If ever there were a time when the observations and insight of the TED Talk family of presenters were needed by a public in search of answers and assistance, this was unmistakably one of them.
The challenge of providing programming for which a hunkered-down society in isolation was thirsting for content, was met head on by TEDxSanDiego, a group cast entirely from volunteers willing to lend the collective benefit of their expertise gathered, and ideas began to take shape: a virtual event, with unprecedented scope in the TEDxSanDiego world. The event spanned four evenings in August, providing a forum for an amazing panel of presenters and entertainers.

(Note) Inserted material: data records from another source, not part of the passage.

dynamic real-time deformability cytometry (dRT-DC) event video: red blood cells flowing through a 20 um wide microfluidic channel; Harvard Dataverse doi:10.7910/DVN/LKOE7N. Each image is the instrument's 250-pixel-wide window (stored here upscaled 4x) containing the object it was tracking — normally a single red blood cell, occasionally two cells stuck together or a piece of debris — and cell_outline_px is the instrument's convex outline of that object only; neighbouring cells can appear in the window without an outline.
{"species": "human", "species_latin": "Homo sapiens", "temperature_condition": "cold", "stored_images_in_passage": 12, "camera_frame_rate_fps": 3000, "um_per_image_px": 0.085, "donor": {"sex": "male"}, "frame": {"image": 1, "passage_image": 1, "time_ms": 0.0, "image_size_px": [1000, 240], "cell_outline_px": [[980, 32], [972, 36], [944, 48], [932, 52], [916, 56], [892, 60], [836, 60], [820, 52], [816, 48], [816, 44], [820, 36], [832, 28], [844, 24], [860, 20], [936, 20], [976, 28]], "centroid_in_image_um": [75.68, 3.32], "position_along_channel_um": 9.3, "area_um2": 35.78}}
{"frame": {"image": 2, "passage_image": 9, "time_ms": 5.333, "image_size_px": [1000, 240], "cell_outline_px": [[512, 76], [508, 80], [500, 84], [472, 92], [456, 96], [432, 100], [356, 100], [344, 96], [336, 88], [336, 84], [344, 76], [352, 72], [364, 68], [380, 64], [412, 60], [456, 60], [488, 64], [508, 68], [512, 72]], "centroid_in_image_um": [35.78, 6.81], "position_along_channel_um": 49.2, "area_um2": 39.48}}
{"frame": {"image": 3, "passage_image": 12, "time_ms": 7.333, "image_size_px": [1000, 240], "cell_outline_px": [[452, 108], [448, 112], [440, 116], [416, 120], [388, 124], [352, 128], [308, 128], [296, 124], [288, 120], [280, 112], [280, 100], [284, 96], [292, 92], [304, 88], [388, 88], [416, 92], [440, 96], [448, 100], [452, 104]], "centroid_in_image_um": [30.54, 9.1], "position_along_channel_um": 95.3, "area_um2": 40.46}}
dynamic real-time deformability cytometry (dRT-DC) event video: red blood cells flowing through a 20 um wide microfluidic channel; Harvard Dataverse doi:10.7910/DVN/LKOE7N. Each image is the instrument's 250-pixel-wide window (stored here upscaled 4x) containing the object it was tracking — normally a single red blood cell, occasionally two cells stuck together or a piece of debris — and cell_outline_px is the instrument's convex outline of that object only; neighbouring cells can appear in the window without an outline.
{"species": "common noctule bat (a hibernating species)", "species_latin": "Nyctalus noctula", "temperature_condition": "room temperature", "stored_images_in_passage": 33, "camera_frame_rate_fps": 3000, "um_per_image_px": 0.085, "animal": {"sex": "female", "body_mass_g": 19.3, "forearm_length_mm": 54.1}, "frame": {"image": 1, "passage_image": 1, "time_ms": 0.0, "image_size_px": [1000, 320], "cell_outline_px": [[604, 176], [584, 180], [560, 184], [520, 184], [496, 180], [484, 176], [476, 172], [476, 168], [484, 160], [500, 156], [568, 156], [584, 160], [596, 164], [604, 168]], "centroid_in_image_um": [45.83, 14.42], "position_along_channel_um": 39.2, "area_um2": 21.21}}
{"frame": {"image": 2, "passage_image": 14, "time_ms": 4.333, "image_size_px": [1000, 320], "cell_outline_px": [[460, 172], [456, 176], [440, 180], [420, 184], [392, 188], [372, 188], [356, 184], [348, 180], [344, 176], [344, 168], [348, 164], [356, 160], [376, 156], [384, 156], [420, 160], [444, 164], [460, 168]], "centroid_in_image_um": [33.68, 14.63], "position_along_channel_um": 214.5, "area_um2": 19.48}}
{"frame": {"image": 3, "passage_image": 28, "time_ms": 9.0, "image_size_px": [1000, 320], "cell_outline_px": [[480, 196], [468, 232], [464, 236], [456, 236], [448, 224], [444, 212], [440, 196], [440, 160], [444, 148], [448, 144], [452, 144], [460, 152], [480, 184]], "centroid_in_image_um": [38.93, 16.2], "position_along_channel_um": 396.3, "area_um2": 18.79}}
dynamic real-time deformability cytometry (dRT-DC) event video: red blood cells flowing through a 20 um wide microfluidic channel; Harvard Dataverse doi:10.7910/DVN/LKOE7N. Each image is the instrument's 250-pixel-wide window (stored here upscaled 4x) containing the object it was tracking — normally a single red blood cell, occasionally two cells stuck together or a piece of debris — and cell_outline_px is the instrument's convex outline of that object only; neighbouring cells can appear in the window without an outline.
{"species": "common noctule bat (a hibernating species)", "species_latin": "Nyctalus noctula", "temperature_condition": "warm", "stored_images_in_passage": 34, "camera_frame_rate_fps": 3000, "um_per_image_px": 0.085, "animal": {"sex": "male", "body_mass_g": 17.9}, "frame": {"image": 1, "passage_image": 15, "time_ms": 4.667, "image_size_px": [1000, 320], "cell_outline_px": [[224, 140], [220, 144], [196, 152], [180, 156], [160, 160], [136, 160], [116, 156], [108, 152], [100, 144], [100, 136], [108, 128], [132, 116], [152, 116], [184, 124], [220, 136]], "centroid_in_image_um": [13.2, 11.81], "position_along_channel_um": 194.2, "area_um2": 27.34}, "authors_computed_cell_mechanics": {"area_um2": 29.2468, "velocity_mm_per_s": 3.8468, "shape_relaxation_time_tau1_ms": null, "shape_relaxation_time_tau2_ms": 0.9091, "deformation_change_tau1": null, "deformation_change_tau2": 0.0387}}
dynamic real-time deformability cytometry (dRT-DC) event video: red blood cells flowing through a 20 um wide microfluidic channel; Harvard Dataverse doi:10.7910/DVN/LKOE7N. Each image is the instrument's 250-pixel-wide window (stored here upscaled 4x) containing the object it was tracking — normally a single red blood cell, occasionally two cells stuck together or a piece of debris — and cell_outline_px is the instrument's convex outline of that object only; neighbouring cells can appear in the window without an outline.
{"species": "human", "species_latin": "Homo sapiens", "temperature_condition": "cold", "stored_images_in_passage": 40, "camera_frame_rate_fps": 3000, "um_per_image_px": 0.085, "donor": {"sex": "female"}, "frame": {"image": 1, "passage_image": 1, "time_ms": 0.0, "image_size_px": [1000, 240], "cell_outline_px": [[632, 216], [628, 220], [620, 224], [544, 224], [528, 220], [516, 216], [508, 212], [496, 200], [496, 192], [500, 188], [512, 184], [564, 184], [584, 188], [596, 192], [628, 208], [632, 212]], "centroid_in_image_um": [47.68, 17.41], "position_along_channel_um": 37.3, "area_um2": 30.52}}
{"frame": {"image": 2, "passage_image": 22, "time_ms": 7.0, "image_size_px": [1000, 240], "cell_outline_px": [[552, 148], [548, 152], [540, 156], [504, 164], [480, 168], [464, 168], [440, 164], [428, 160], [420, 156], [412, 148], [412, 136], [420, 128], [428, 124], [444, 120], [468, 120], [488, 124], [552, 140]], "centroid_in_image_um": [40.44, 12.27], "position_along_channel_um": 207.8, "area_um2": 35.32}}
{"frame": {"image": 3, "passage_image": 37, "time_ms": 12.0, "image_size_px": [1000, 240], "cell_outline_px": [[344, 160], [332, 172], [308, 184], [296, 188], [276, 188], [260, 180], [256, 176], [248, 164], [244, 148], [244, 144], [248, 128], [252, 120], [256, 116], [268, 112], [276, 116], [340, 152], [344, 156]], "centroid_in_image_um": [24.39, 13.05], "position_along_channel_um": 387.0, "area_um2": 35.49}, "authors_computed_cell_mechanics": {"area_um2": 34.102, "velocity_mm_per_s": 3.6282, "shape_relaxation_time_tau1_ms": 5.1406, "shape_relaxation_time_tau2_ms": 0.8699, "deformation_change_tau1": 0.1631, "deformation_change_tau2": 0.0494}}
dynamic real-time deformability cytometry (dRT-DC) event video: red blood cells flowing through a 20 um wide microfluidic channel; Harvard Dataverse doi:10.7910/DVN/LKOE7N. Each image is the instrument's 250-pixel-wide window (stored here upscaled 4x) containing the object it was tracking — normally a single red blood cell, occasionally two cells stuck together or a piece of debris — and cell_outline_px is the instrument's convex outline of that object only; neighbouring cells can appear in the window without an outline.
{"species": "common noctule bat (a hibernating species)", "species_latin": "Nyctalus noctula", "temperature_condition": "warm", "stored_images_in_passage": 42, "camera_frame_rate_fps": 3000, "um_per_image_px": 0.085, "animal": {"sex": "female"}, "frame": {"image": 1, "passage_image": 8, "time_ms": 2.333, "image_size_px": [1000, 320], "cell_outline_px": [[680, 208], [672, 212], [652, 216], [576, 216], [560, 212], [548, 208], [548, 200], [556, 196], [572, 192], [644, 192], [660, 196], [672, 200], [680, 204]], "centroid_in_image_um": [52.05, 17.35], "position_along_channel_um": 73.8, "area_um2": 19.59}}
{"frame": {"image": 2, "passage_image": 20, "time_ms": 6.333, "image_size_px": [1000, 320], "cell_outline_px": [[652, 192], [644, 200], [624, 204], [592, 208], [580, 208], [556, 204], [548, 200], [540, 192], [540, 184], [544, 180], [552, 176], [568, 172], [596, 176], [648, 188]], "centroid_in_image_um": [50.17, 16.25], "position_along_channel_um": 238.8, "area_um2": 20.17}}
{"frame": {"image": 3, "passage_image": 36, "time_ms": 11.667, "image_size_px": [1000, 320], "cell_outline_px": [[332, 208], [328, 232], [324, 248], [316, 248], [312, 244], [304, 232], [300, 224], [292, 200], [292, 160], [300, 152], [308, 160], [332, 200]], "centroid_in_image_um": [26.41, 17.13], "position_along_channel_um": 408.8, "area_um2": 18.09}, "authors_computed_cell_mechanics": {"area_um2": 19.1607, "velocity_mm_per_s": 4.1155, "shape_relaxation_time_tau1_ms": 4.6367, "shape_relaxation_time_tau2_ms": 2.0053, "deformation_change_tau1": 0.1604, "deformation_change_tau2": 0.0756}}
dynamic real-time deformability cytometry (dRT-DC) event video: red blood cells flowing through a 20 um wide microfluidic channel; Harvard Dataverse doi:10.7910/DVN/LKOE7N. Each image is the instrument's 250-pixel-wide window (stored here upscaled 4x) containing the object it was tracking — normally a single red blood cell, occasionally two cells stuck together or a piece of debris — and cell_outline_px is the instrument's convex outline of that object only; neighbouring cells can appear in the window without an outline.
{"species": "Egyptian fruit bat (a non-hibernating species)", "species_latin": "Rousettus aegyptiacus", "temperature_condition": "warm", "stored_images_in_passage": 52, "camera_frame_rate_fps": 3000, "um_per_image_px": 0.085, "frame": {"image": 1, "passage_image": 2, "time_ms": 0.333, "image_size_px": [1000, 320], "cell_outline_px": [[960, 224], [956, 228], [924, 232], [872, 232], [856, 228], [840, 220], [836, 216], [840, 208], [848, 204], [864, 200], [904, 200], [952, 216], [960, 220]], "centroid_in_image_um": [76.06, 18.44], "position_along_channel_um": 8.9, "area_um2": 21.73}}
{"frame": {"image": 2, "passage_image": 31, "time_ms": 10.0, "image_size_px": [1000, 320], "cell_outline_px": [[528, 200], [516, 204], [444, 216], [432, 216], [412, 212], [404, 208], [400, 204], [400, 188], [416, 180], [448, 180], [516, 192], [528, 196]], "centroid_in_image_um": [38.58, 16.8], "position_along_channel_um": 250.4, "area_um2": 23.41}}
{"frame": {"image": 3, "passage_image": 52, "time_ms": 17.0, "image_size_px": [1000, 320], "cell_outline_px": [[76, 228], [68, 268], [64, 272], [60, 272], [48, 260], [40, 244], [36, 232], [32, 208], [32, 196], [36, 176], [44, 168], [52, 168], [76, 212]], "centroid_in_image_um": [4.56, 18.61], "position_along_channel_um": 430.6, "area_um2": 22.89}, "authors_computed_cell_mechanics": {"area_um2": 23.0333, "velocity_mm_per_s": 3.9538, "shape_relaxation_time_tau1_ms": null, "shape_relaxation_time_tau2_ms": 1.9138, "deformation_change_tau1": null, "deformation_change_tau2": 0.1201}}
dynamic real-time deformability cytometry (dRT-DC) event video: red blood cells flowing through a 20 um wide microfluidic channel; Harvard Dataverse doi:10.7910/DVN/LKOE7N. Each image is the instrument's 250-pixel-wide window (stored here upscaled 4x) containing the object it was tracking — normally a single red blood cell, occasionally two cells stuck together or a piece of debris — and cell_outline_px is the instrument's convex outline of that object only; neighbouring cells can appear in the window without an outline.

From Monday, August 10, through Thursday, August 13, everyone with the desire to participate was able to hear one speaker each night deliver a presentation relevant to the prevailing social climate. Each presentation was preceded by a musical interlude and followed by a question/answer session with the questions provided exclusively by the viewers.
A $20 ticket covered all four nights, and, recognizing the financial constraints that have been common during this time of economic uncertainty, organizers were sure to provide complimentary admission to anyone needing it. “These issues are too important,” explained TEDxSanDiego Organizer Jack Abbott, “to allow financial considerations to become a barrier to participation for anyone desiring to join us.”
In the end, nearly 1,000 participants from 16 countries spanning the globe joined this unique and rewarding event. The response was overwhelming and overwhelmingly positive. Abbott credits the efforts of his volunteer staff for the ultimate success of the event. “Events such as this are simply not possible without the involvement of our volunteers. Their willingness to invest their time and energy and considerable talents is absolutely critical to our work. It’s what allows us to provide such high quality programming to our community. It’s what made this event such a great success.”
Two members of that group, Magali Ambrosi and Alexandra Steinhaus, a student and alumna, respectively, of the Kroc School’s MA in Social Innovation (MASI) program at the University of San Diego, recently contributed an article on the USD News Center website detailing their experiences and impressions of their work on the event and the messages they gleaned from the presenters.